When James G. Boswell became an adult, he was given 50,000 acres of cotton fields in California’s San Joaquin Valley. He lived until he turned 86, and turned the 50,000 acres into 200,000. His obituary ran in the NY Times on Friday, but he wouldn’t have cared much, say his biographers.

The owner of JG Boswell Company told two men who wrote a book about him to go away. “You don’t seem to understand, he said. It won’t bother me in the least if I die and this story never told.” But he had a big life, starting out working for that generous uncle, and buying up 60,000 acres in the outback of Australia to grow cotton. In Arizona, when the land he bought there no longer yielded cotton, he sold it to Del Webb development company and they built the retirement haven called Sun City.

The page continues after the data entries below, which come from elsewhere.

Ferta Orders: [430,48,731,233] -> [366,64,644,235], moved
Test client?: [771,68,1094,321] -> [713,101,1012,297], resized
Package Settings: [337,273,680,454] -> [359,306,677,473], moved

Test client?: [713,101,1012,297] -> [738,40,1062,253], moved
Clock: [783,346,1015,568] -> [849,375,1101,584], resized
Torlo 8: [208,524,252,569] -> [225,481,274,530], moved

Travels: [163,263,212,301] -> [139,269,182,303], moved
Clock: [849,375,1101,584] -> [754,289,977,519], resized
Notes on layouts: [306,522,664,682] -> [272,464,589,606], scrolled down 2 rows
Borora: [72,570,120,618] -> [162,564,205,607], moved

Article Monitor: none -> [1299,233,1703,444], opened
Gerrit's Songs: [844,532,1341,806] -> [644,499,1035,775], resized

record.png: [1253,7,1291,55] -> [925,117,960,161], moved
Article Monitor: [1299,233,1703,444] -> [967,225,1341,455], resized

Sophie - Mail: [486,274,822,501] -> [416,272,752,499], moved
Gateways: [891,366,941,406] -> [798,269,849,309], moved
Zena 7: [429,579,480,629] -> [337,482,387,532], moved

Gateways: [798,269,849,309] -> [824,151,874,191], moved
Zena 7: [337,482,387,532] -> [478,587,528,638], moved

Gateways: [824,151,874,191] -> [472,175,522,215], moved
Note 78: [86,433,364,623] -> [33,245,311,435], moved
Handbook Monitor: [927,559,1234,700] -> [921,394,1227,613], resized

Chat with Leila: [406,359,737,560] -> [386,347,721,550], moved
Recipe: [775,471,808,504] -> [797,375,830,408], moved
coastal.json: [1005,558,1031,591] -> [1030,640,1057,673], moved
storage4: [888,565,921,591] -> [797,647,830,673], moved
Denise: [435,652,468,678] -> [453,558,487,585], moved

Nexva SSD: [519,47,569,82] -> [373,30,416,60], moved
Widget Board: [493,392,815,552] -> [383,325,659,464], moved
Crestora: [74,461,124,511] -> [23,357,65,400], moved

He changed the landscape, the obit read, and not always for the better. Tulare Lake was once four times as big as Tahoe, and fed by four rivers. Boswell and other farmers engineered dams and diversions and eventually the lakebed became more cotton fields. The JG Boswell company sells cotton to mills all over the world, and grossed $150 million last year.

He had five grandchildren, golfed with Arnold Palmer, and was on the boards of many big companies, but he didn’t like to talk about himself. I read this obit again and again, wondering what JG Boswell liked to do, and what busied him in the years since he retired in 1984.